Netherlands again too dry; farmers, waterboards concerned
After the exceptionally dry year last year, the Netherlands will continue on the same foot in the coming weeks with little to no rain expected. As the groundwater level has still not recovered to standard everywhere in the Netherlands, this may mean that farmers in some areas will have to kick off the growing season with an irrigation ban. Farmers and waterboards are very concerned, AD reports.
According to the Union of Waterboards, the dykes have recovered well and the the water supply is up to standard again in the low-lying parts of the Netherlands. But the water shortage has not yet been fixed in all places. "You see in the southwestern clay areas - Zeeland, West-Brabant and Zuid-Holland - that the ground is salinated by the low groundwater level, that is not easily solved and supplemented.
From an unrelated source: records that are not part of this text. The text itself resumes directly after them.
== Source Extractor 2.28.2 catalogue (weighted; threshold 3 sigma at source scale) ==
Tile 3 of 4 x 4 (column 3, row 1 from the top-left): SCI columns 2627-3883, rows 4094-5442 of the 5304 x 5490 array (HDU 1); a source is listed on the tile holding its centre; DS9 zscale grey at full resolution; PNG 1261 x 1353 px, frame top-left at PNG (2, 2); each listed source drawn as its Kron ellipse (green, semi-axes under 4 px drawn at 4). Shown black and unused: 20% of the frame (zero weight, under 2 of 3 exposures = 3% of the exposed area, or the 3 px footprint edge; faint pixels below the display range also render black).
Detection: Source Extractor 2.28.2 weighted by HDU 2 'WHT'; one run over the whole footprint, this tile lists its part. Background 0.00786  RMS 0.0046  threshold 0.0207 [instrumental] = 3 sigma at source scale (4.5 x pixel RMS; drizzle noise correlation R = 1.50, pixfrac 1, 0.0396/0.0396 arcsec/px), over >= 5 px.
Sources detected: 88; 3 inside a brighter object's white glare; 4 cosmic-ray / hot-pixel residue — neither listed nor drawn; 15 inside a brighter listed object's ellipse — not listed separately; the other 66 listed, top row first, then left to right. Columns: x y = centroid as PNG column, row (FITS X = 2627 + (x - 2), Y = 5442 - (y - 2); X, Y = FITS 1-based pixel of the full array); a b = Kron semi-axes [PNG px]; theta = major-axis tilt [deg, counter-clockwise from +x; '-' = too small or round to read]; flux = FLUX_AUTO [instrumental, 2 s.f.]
And also in the higher sandy areas in te southeast, the Sahara of the Netherlands last summer, the question is how we can get enough water", Esther de Snoo, spokesperson for agricultural organization LTO said to AD. "The too low groundwater level does not present problems right now, but it is possible if there is a dry spring."
There is not much chance that the precipitation deficits will be made up in the coming weeks, according to Weerplaza meteorologist Raymond Klaassen. "If I look at the expectation for the next two weeks, I do not see any significant rainfall", he said to the newspaper. "If I take the experimental expectation, which gives an image until mid-March, I see that it is too dry and too mild for the time of year." It looks like the dry season is picking up again where it left off at the end of November, he said.
Dirk-Siert Schoonman, daily director of waterboard Vallei en Veluwe, noticed it becoming dryer again instead of wetter over the past weekend. No rain plus warm sunshine means evaporation. "If it gets drier the coming weeks, the groundwater level can not be supplemented. Then I'm worried about the upcoming growing season." Planting season starts on April 1st.
The dry weeks ahead especially pose a challenge for parts of Noord-Brabant, Twente and the Achterhoek - the so-called high sandy soils. In those places the groundwater levels are still well below normal. Some waterboards still have the exceptional measures from last summer in place. In some areas farmers are still not allowed to irrigate their fields with surface water or groundwater. In Limburg farmers were even asked to postpone the processing of their land, in the hope that the groundwater level will recover further, according to the newspaper.
"Farmers are professionals who can deal with many different weather conditions, but that the drought of last year has not yet recovered can cause problems. A sufficiently moist soil is important for seeds and young plants to be able to germinate and grow", De Snoo from LTO said.